I suspect that this is an extremely common problem and it has not been taken seriously for many years. One of the difficulties in getting the right treatment stems from the propaganda of the pro-marijuana crowd who refuse to acknowledge and accept that smoking pot can in fact cause mental illness in some patients. As a result of that propaganda pot was portrayed as a harmless social drug. The truth that was avoided for so long is that for some people with a highly addictive personality any drug of addiction is harmful. The person craves a high, and he or she might start with pot, but inevitably that person ends up on something harder, including heroin and ecstasy.

Andrew Johns was caught with one ecstasy tablet. He has admitted that he intended to take the tablet. This does not make sense because ecstasy is known to be harmful, and it can kill, and yet Andrew Johns was prepared to ignore the fact that ecstasy is a killer drug. After the psychiatrist came out with details of Andrew Johns having Bipolar Disorder, Matthew Johns admitted that his mother had been concerned about her son’s behaviour when he was still a teenager. In hindsight, the behaviour could have been a clue that Andrew Johns was taking drugs since his teen years.

Without doing the necessary research on Bipolar Disorder, I cannot be 100 per cent certain that I am on the right track but I certainly think that there is possibly a real link between the taking of recreational drugs and this form of mental illness. Not all people who are diagnosed with Bipolar Disorder have been on recreational drugs, but I would like to see the statistics on what percentage of patients affected have a history of drug taking. This would open up further questions as to what came first: Bipolar Disorder or drug taking. I suspect that the drug taking came first.

There are many causes for depression and most of the causes are traceable to personality traits and attitudes towards daily life. People who have unrealistic expectations are more likely to end up being depressed. The stressors of life can cause mental illness, especially if the person does not have a fully developed coping mechanism, i.e. a positive mental attitude. Bipolar Disorder is the more serious form of depression because the individual suffers highs and lows. It is not difficult to see that a rugby player of the stature of Andrew Johns had difficulties with the highs and lows of the rugby game. Without a doubt, his drug taking habit has contributed to his mental illness. From this point of view, I do believe that Andrew Johns is responsible for his current condition.

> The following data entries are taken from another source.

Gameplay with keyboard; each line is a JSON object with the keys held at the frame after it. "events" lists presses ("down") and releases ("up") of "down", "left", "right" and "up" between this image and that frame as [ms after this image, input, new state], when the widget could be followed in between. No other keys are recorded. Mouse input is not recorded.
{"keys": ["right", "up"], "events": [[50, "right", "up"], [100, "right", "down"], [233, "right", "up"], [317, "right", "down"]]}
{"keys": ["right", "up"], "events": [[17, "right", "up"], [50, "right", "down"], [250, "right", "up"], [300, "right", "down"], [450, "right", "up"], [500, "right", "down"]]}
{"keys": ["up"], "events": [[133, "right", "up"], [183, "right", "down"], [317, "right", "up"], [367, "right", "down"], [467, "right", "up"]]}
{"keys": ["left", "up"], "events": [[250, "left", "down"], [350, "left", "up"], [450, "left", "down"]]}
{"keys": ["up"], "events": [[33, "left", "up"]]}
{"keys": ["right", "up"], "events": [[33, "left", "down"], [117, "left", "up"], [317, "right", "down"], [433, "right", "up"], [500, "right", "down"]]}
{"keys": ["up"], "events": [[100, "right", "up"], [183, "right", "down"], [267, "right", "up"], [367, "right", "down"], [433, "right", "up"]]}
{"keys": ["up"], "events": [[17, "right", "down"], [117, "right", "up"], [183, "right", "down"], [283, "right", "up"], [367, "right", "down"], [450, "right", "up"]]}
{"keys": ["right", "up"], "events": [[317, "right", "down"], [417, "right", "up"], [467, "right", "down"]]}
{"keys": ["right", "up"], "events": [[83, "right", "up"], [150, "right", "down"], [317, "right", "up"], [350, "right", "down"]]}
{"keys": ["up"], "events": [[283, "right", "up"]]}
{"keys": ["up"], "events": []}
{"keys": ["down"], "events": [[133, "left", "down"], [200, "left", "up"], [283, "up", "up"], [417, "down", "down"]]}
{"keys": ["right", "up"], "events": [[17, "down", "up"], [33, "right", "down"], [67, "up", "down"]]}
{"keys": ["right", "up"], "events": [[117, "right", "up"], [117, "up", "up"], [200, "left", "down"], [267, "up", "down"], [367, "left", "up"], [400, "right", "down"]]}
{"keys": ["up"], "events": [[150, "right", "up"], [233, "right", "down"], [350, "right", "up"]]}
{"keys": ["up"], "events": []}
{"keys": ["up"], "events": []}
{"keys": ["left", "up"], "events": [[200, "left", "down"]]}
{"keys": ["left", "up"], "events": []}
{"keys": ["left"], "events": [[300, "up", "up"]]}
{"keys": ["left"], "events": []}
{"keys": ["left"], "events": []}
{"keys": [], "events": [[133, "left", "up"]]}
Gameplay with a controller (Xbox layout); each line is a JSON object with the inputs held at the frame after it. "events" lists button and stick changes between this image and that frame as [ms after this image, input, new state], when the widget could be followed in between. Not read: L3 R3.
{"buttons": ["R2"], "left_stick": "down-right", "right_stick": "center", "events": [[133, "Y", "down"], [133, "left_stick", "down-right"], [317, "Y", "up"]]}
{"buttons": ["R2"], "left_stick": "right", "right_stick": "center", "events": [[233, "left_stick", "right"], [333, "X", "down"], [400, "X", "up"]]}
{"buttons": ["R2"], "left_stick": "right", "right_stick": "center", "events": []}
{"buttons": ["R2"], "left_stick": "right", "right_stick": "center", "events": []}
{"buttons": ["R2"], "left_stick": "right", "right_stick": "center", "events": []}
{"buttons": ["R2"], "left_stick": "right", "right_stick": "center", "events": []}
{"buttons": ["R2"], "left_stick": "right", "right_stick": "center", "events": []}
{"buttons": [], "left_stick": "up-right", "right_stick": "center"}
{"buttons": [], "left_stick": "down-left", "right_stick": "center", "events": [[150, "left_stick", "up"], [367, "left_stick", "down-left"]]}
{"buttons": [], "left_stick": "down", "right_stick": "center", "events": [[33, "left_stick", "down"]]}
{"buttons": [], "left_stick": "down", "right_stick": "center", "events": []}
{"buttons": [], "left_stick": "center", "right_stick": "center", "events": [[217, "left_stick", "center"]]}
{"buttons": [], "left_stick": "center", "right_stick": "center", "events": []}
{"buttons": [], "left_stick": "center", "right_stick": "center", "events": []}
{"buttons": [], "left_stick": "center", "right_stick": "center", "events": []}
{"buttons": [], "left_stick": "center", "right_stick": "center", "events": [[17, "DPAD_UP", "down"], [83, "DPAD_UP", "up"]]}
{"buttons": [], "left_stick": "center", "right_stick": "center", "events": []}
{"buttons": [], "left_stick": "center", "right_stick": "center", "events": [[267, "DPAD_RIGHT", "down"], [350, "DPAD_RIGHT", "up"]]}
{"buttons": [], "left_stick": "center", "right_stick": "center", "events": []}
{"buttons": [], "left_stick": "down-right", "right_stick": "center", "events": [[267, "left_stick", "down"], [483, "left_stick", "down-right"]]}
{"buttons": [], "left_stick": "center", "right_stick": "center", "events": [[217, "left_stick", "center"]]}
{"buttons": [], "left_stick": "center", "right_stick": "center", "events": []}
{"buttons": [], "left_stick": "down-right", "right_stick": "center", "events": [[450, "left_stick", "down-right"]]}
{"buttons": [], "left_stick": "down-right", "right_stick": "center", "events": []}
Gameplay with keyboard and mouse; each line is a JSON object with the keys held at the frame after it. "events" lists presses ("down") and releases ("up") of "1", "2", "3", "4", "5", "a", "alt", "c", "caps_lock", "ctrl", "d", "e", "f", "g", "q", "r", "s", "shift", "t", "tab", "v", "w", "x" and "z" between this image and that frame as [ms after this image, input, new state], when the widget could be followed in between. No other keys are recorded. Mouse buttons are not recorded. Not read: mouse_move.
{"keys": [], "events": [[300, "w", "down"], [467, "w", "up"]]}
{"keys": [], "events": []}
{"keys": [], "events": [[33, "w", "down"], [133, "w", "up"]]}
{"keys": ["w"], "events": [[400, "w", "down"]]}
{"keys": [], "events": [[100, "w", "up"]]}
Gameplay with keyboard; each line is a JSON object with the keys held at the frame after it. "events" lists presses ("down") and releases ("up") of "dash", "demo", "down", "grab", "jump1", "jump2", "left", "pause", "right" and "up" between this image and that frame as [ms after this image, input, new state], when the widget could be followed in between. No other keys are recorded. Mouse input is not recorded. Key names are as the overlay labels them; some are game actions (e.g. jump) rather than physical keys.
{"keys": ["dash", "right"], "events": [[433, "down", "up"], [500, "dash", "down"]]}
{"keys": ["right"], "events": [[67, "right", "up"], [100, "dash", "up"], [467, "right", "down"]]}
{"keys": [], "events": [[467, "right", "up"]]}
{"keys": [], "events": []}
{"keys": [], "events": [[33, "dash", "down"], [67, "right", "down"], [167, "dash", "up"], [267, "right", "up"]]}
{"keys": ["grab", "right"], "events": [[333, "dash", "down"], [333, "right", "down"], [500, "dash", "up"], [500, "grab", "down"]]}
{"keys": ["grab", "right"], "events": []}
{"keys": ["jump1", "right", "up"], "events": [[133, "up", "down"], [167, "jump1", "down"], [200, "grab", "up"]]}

Without a doubt, people with these problems need a treatment that takes both factors into account, and that includes not going soft on the drug taking habit. Nothing is achieved by telling the patient that his mental condition is not his fault. It is for this reason that I believe that the incorporation of a 12 step program in the rehabilitiation process is very necessary. The mentally ill patient needs to admit responsibility for past actions and without the admitting of responsibility the patient is not capable of moving forward or being cured. Perhaps Mr. Johns has taken that first step, by going on TV and admitting that he has a drug habit and that he was taking drugs over the period of his rugby career. However, this is only the first step on the road to recovery. If Andrew Johns can move forward to the point that he can prove that he has been cured, then perhaps he really will become a good example to others who are struggling with Bipolar Disorder and a drug habit.